* **TASK PROMPT**
Below are some records; output exactly the lines from the line with "und senden dort" to the line with "돼지고기 볶음, 옥돔구이 등이 있다.", both ends kept, and nothing more.

* **EXTRACTED ENTRIES**
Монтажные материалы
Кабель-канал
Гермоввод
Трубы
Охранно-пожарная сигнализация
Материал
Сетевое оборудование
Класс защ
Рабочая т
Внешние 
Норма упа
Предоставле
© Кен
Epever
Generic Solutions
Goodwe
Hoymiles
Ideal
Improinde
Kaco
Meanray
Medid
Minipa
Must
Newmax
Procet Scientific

...

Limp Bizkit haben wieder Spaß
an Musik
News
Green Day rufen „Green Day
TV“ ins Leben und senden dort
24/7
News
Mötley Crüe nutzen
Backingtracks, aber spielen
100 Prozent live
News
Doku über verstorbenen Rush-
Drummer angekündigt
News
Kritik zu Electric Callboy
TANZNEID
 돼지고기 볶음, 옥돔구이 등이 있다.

--

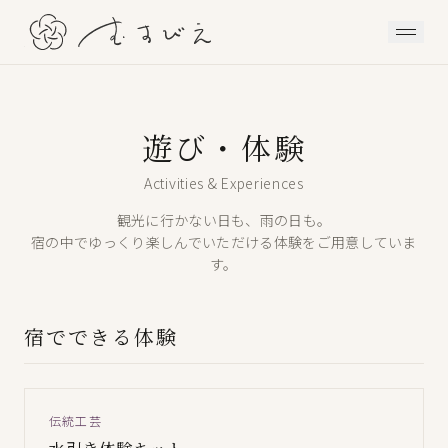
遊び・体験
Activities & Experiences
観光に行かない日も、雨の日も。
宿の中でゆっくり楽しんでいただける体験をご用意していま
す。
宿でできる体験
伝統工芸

* **REPLY TO THE EXERCISE**
TV“ ins Leben und senden dort
24/7
News
Mötley Crüe nutzen
Backingtracks, aber spielen
100 Prozent live
News
Doku über verstorbenen Rush-
Drummer angekündigt
News
Kritik zu Electric Callboy
TANZNEID
 돼지고기 볶음, 옥돔구이 등이 있다.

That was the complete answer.